“I have bored three holes,” said Hume; “to-morrow I will split it without doing more work.”

“It is true: white men are never content. They have been bitten by the water-beetle, and never rest.”

The next night the people in the kraals saw once again the pale globe flitting about, and as they marvelled there was a flash of fire and a dull rumbling report. The next morning, when they looked across, they saw that the Golden Rock was no more, and, with a sense of something old and familiar gone from their lives, they wailed in their sorrow.


Chapter Thirty Eight.

Better than Gold.

When Sirayo saw that no harm befell Hume for the act of sacrilege, he helped him bring the scattered fragments of the rock to the hidden valley, and when the mass of now shapeless ore was stored up, with its threads and veins of gold gleaming yellow, preparations were made to break it up. From the crowbar, after much labour about a roughly-made furnace, Hume made two great hammers, and for days he and Sirayo battered at the hard quartz, reducing it by slow degrees to small fragments. This work they had done on a wide flat rock, banked in so that nothing should be lost, and next, with native-made shallow dishes of baked clay, they began on the less arduous and more exciting business of washing for gold-dust. So alternately washing and crushing from week to week, they at last succeeded with their primitive methods in rescuing a vast amount of gold-dust, coarse grains, and large pellets from the mass of rich ore.

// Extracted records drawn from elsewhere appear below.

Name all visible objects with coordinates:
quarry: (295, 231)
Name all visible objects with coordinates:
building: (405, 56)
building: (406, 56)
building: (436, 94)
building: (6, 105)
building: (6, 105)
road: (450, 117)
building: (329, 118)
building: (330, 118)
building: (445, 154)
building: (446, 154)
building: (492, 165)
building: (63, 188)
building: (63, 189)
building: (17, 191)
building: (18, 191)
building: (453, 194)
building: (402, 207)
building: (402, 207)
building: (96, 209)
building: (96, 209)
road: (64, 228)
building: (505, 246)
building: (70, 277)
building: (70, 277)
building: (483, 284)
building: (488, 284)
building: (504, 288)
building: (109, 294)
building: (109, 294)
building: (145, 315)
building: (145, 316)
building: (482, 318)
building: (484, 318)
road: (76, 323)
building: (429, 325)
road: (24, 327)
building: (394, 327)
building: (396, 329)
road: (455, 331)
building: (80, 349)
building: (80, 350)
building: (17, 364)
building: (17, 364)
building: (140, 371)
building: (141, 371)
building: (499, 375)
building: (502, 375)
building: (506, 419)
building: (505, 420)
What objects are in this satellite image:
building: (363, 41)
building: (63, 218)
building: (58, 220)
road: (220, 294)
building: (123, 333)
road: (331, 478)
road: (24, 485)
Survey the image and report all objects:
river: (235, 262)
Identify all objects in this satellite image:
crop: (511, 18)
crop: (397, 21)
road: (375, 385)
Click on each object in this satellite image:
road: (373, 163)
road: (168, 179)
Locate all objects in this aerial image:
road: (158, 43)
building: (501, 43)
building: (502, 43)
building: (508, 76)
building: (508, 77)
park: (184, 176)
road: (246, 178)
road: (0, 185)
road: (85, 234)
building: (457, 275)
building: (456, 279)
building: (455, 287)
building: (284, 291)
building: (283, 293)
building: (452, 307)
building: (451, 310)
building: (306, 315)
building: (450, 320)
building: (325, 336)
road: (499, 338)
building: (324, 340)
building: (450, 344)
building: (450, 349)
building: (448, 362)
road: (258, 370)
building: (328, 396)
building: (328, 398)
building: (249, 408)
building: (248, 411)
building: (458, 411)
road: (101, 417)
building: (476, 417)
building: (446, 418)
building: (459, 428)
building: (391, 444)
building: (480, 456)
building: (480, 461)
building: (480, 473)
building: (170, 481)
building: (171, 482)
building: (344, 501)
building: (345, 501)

At one time they were threatened with trouble, a prying witch-doctor having braved the unknown dangers by crossing the river and surprising the little party at work. Sirayo and the old woman, setting their wits to work, managed, however, to detach Inyame, who moved over with his entire regiment, and placed himself under the chief. A fierce conflict was prevented by a meeting between Sirayo and Umkomaas, and by the time Webster was expected back a new kraal had been built about the shattered rock, and herds of cattle grazed on the rich grass.

Sirayo was now a respected chief with a royal household, the lively Noenti being the head wife.